Didn't you say something somewhere about husband - business - buying ¿?
Doesn't that need to be your first step, (I'm supposing that the family needs husband/ father to be out there earning the dough)??


----------



## xabiaxica

Pesky Wesky said:


> But...
> Didn't you say something somewhere about husband - business - buying ¿?
> Doesn't that need to be your first step, (I'm supposing that the family needs husband/ father to be out there earning the dough)??


*
someone * will need to be with private school fees to pay


----------



## colabottles

Absolutely true! Our first "research" visit was to primarily find out which school is best for us and the area it is in. Then we could work out where to live and find a business. Now, the business search is the priority, before we even consider moving. Very difficult situation as he works on his own in the UK, so am helping as much as possible to find what is available for sale as an existing business. It is very catch 22. Can't sell UK businesses until found a concrete future business in spain and would have to find someone to work in UK whilst building up spanish one. Then he would need somewhere to live so do we go out there together or one of us first. This is the dilemma we are taking time to work out what is best. 

All advice appreciated.


----------



## natalieml

To make it work fnancially I think you'll end up here on your own with hubby working in England until you are certain this is the place for you and any new business you take on here is financially viable. 

There are many of us here, and so many people we know who still have to go back to the UK for work. We have our own business doihg websire design and marketing so we are lucky that we can work anywhere in the world with internet connection however, all our customers are in the UK and we have someone employed by us in the UK to look after them. I still have to go back on a regular basis as I do consultancy work 1 day a week from here for my last company and since January I have been back 6 times already and had to go to Amsterdam. It's not ideal but with the economic uncertainlty we would be stupid to turn down the money while it is on offer.

What type of business are you looking for in Spain ??

(Task list)
**a.** Copy out the records word for word, beginning at the line that contains "Mind giving me" and running through the last line of the records, with both ends included. Leave the pictures out of your copy.
**b.** Extend the forum thread about relocating to Spain and finding a business there, picking up after its final post.

(Exercise data)
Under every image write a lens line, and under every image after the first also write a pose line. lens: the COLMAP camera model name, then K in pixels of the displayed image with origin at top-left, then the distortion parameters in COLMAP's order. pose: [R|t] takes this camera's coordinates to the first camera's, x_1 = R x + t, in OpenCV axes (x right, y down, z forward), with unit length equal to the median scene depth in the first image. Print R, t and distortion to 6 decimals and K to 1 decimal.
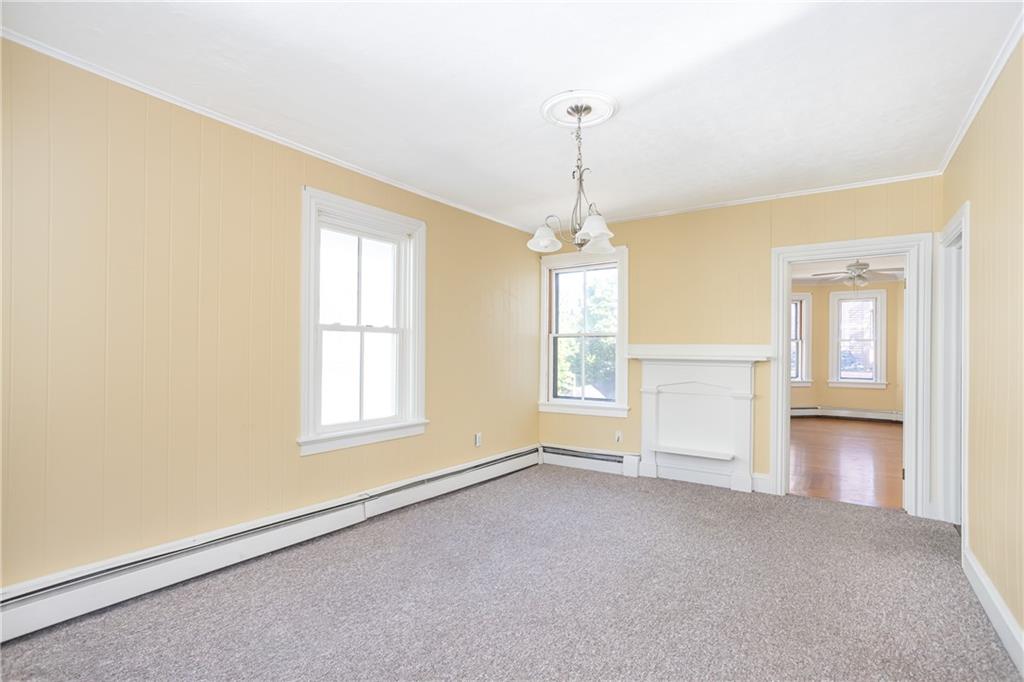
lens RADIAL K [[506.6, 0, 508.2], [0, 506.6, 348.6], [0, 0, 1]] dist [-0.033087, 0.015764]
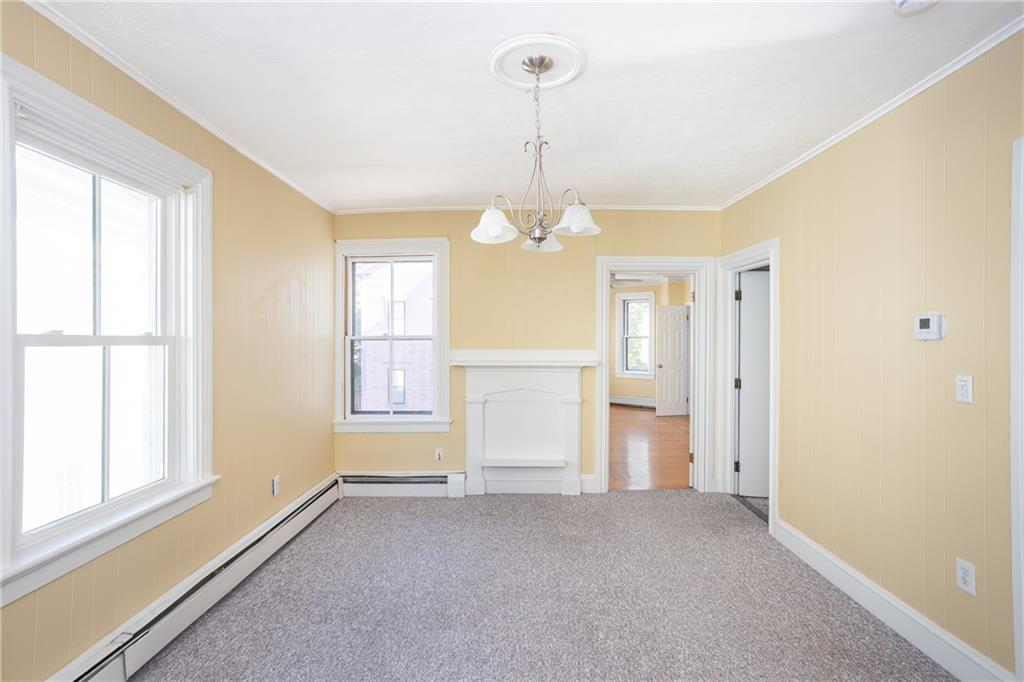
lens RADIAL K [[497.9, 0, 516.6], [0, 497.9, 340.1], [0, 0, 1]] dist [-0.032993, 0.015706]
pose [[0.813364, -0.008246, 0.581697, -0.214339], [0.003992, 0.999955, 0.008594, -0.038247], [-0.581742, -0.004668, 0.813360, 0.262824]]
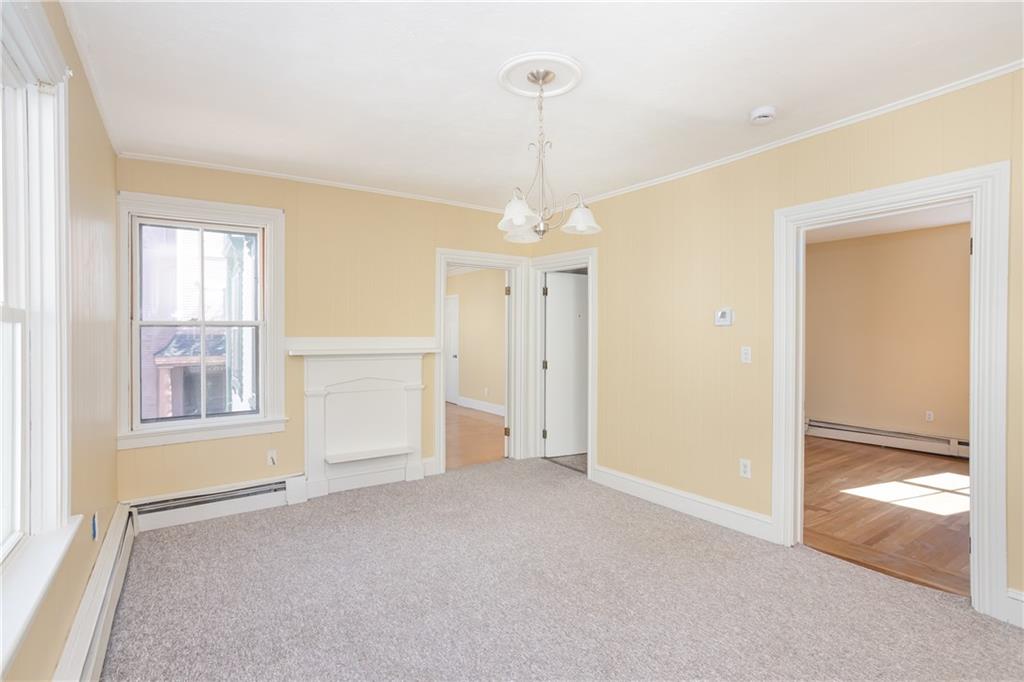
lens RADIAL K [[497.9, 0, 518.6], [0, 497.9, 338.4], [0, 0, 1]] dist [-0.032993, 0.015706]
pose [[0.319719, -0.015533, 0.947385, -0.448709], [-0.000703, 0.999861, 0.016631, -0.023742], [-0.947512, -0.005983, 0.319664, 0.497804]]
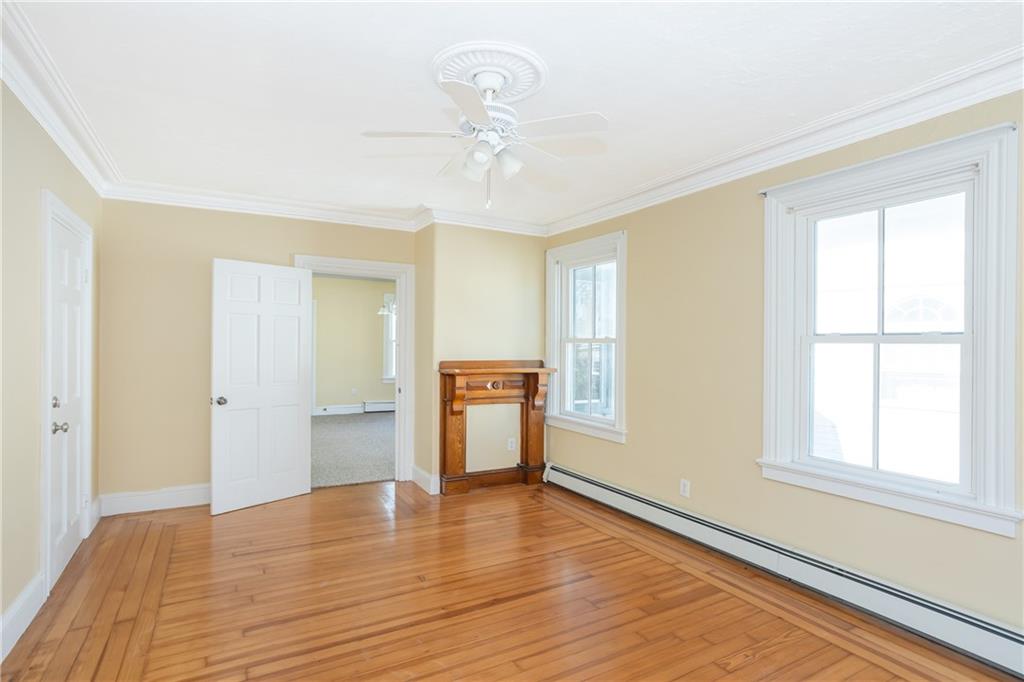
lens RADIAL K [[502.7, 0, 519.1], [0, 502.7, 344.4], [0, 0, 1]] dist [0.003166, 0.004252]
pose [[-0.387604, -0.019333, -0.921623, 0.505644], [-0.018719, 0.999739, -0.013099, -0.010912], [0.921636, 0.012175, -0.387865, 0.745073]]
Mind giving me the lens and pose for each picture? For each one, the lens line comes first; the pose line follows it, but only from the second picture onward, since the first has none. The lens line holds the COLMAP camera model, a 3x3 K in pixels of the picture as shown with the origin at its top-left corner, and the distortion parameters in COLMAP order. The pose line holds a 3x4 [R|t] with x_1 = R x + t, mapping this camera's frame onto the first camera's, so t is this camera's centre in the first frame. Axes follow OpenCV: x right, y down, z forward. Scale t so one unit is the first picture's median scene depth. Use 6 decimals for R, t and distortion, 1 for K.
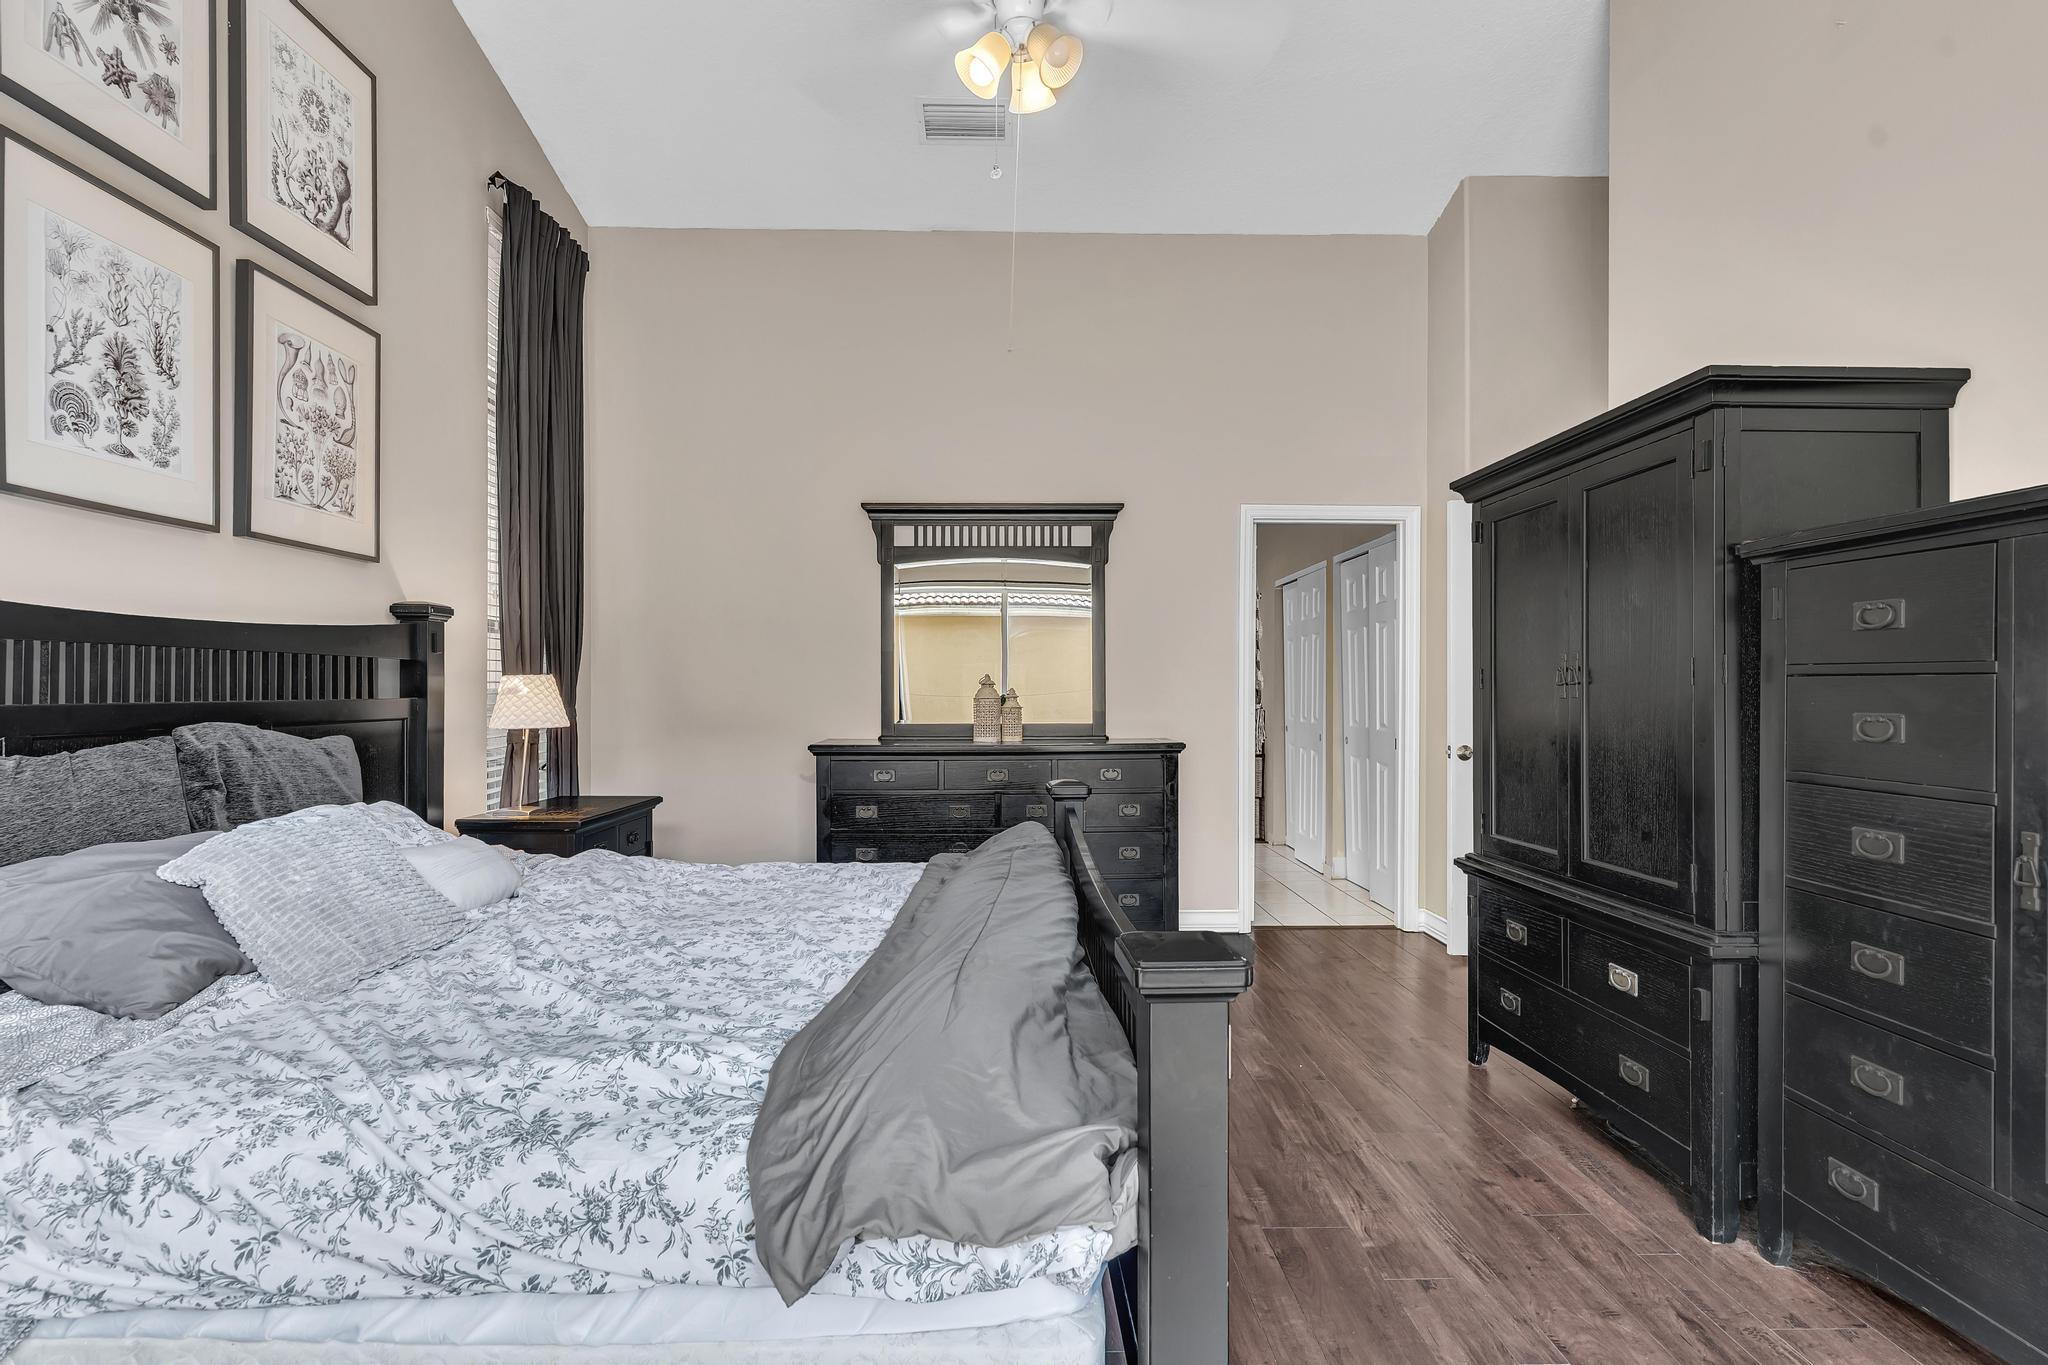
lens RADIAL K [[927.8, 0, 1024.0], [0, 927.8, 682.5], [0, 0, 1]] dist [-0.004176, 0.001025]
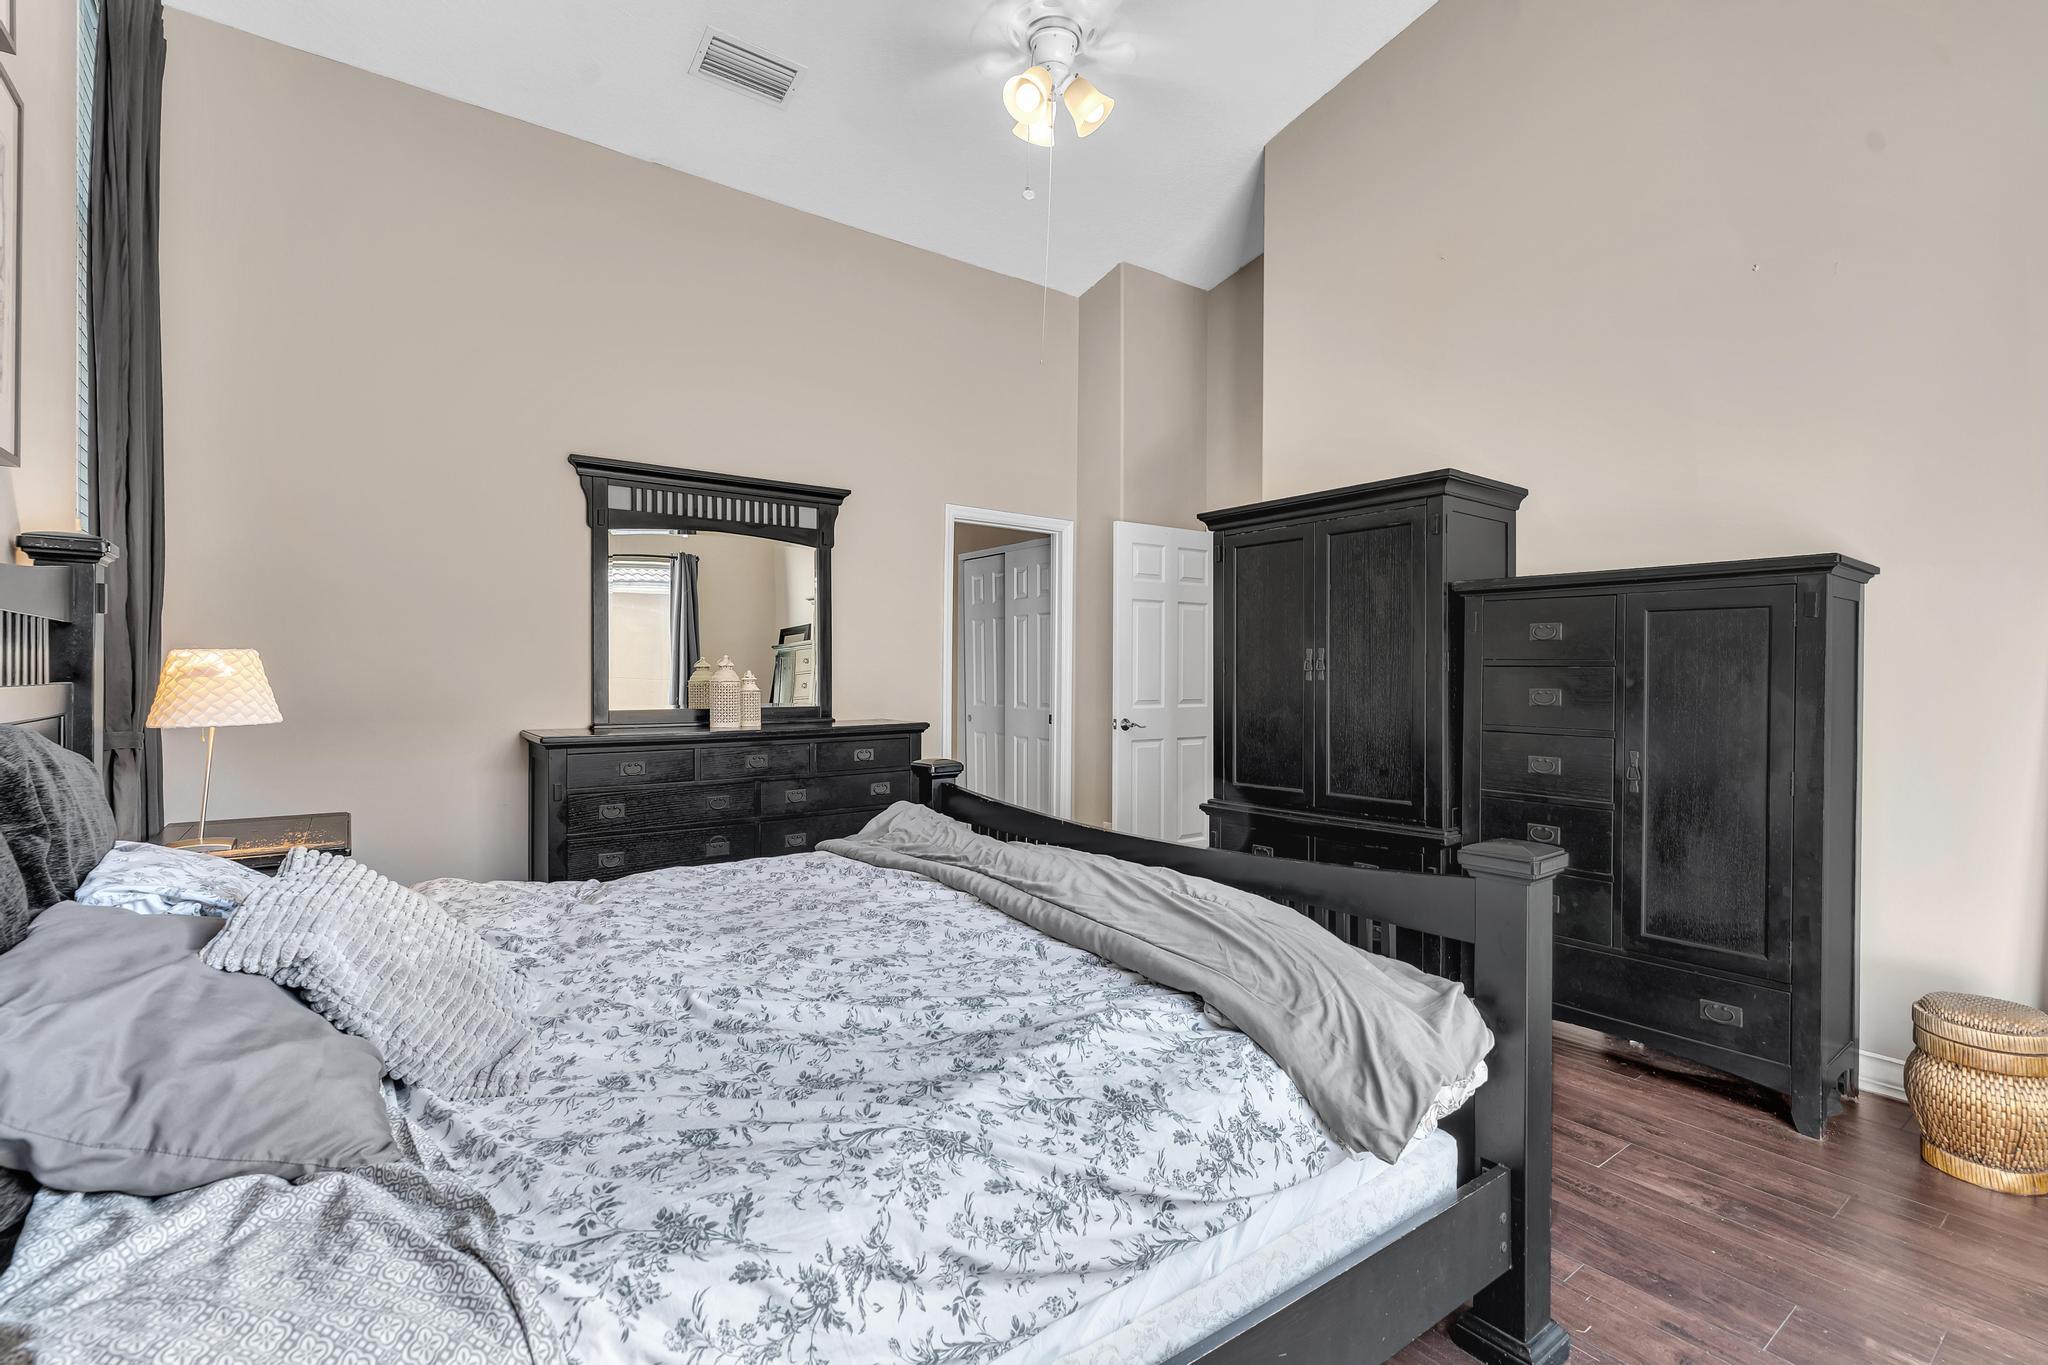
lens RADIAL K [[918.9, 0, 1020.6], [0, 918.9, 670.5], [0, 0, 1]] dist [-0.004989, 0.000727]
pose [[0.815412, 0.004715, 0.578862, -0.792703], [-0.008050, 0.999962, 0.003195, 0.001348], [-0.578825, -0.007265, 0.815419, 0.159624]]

(Answer set)
**a.**
Mind giving me the lens and pose for each picture? For each one, the lens line comes first; the pose line follows it, but only from the second picture onward, since the first has none. The lens line holds the COLMAP camera model, a 3x3 K in pixels of the picture as shown with the origin at its top-left corner, and the distortion parameters in COLMAP order. The pose line holds a 3x4 [R|t] with x_1 = R x + t, mapping this camera's frame onto the first camera's, so t is this camera's centre in the first frame. Axes follow OpenCV: x right, y down, z forward. Scale t so one unit is the first picture's median scene depth. Use 6 decimals for R, t and distortion, 1 for K.
lens RADIAL K [[927.8, 0, 1024.0], [0, 927.8, 682.5], [0, 0, 1]] dist [-0.004176, 0.001025]
lens RADIAL K [[918.9, 0, 1020.6], [0, 918.9, 670.5], [0, 0, 1]] dist [-0.004989, 0.000727]
pose [[0.815412, 0.004715, 0.578862, -0.792703], [-0.008050, 0.999962, 0.003195, 0.001348], [-0.578825, -0.007265, 0.815419, 0.159624]]

**b.**
colabottles said:


> Absolutely true! Our first "research" visit was to primarily find out which school is best for us and the area it is in. Then we could work out where to live and find a business. Now, the business search is the priority, before we even consider moving. Very difficult situation as he works on his own in the UK, so am helping as much as possible to find what is available for sale as an existing business. It is very catch 22. Can't sell UK businesses until found a concrete future business in spain and would have to find someone to work in UK whilst building up spanish one. Then he would need somewhere to live so do we go out there together or one of us first. This is the dilemma we are taking time to work out what is best.
> 
> All advice appreciated.


----------



## natalieml

Sounds a plan!

For your 1 week in June if rentals are too expensive you could look at a hotel. There are 2 in Torremuelle so you would get a good feel for the place. There is a 3 star hotel with pool next to the station and it's about €40 per rrom per nigfht so €80 for the week. It is called the Vista de Rey and the other is on the beach a 4 star hotel called Playa Bonita. 

Best of luck xx



colabottles said:


> Oh we could catch up on Desperate Housewives with a bottle of vino!
> 
> My daughter is 13 and son is 12 in september. Can you recommend a rental company and would be good if I could rent the week in June nearby you so as to see the school and everything. Plan to go 29th May to 7th June.
> 
> Thank you for your good luck wishes - keeping me going without getting me so stressed out. Obviously there is so much to organise in so little time as I really want them to start school in spain this september due to son starting secondary for first time and daughter going into year 9 which is crucial as they start choosing their gcse's.
> 
> Be good to meet you and your family. Hope your son has a wonderful birthday tomorrow! x


----------



## colabottles

Just a few last minute details to sort out and can then book flights and accommodation for June! Thanks for the help. Hope you dont mind sending me a pm with your phone number so I could meet you. Want the kiddies to have a nice time too go to zoo swim etc. 

Maybe you could help if you know? My hubby is a barber mens hairdresser and is really good at his job. He has been established in our village for donkeys years and is always chocka busy, rarely has time for a bite of a sandwich all day! Bless.

He wants to buy one for sale that is well established and build it up, been looking at premises for sale and heard Palm Tree Avenue hairdressers do well, perhaps Mijas might be better for us, don't know. Where do all the men go where you are? Los boliches in Fuengirola have too many and we need to look at Benalmadena, Torremuelle and Mijas. 

Planning to make appointments from here so that he can visit and chat once we are there and see if its worth it. Problem here is we have to sell our home and buy a smaller one to which then rent out. As you say, rent in spain dont buy. I think I am in the stars at the moment as to open a business in spain to cover spanish rent and school fees and live is not looking feasable.





natalieml said:


> Sounds a plan!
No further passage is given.